COME UP TO LONDON!  (A NORTHERN PERSPECTIVE)

Since finding myself here in Cornwall

It feels right to go up to The Smoke.

When I lived north of the Watford Gap

It struck me as a bit of a joke…

That Londoners seem to place themselves

Like they’re on some sort of pinnacle;

A distinct lack of self-awareness…

‘One compass short of a binnacle’.

“You really must come up to see us!”

When issued from a Londoner’s mouth

Causes me, a windswept Pennines lad,

To think, “Now hang on…London’s down south!”

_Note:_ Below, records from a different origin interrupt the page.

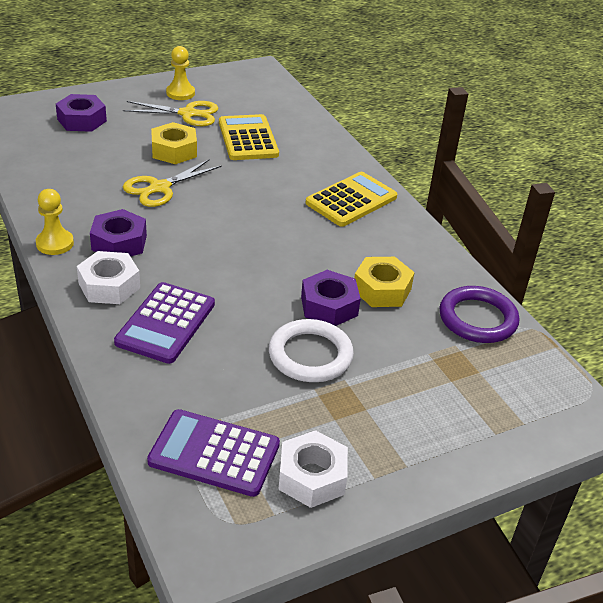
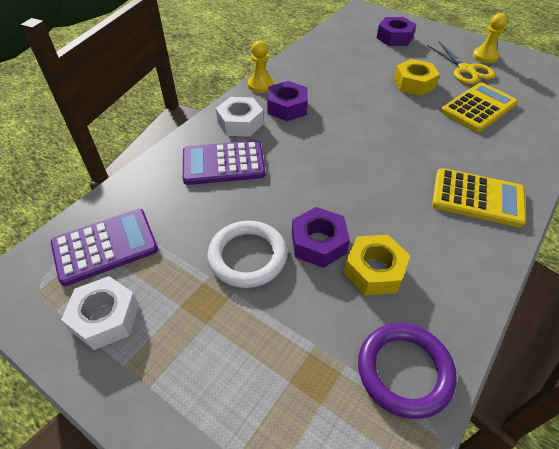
camera: 65 degrees right, 10 degrees up
(160, 188) = (364, 97): yellow scissors -> none
(214, 453) = (105, 246): purple calculator -> purple calculator turned 75 degrees clockwise

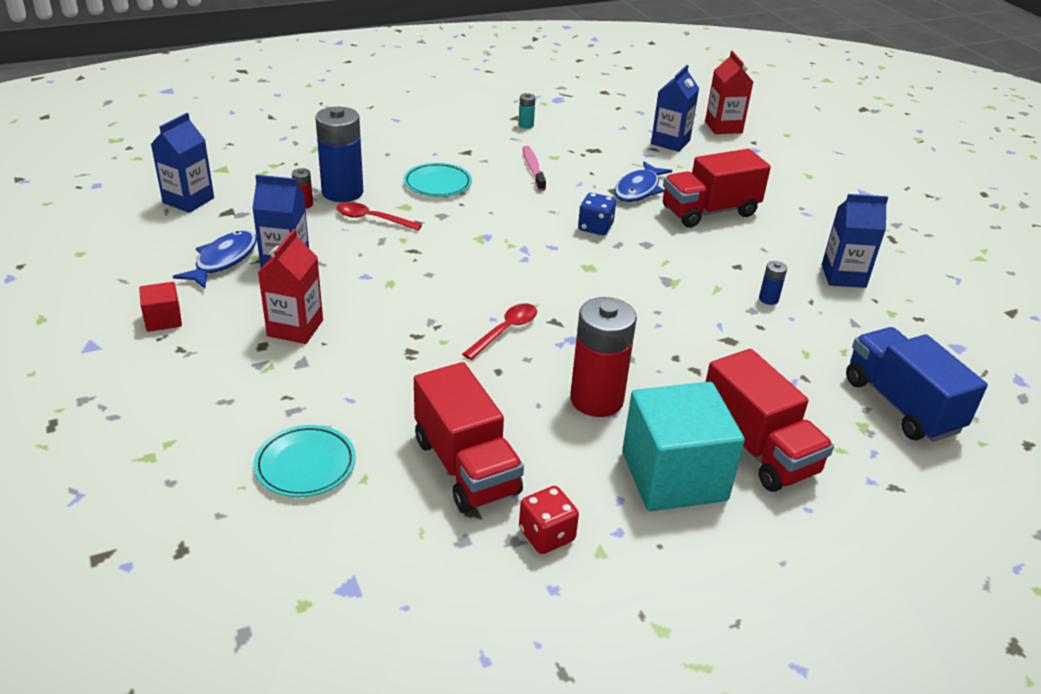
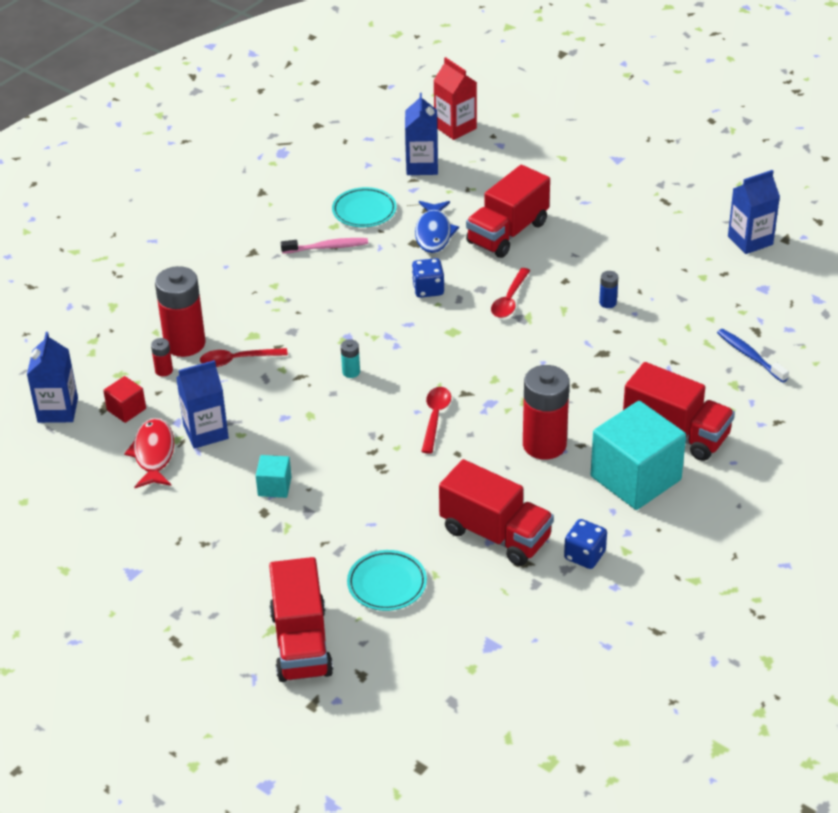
camera: 25 degrees left, 5 degrees up
(159, 485) = (301, 643): none -> red truck
(163, 320) = (164, 526): red cube -> red cube (126, 409)
(223, 260) = (153, 454): blue fish -> red fish
(295, 328) = (274, 486): red carton -> turquoise cube
(342, 192) = (185, 343): blue battery -> red battery
(437, 184) = (259, 299): turquoise plate -> turquoise plate (364, 211)
(526, 125) = (279, 198): turquoise battery -> turquoise battery (351, 372)
(533, 169) = (327, 247): pink toothbrush -> pink toothbrush turned 120 degrees clockwise
(546, 535) = (584, 555): red dice -> blue dice
(667, 262) = (509, 300): none -> red spoon
(843, 276) = (649, 256): blue carton -> blue carton (750, 240)
(901, 405) = (750, 356): blue truck -> blue toothbrush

If needs must I come up to London

To visit them for business or fun;

Then the smartest way to make that trip

Would see me driving down the M1.

Is it they’re crap at geography

Or have a poor grasp of direction?

Metropolitan elitism

Is, for me, the likely suggestion.

They see London as peak perfection:

It’s uphill from wherever you drive.

Like the Emerald City of Oz

Encircled by the M25.

Put themselves on a pedestal and

Everyone else in a pedal bin.

If we have to come up to London

Then how can ‘up north’ ever be grim?

“Live by satellite…from Everest…

Edmund, Tenzing…well done you two!

We can’t wait to see you when you come

Up to London for an interview”.

The media types thought that where they were

Made them special, safe, rather cloistered.

I just smiled at their howls of dismay

When they moved them all up to Salford.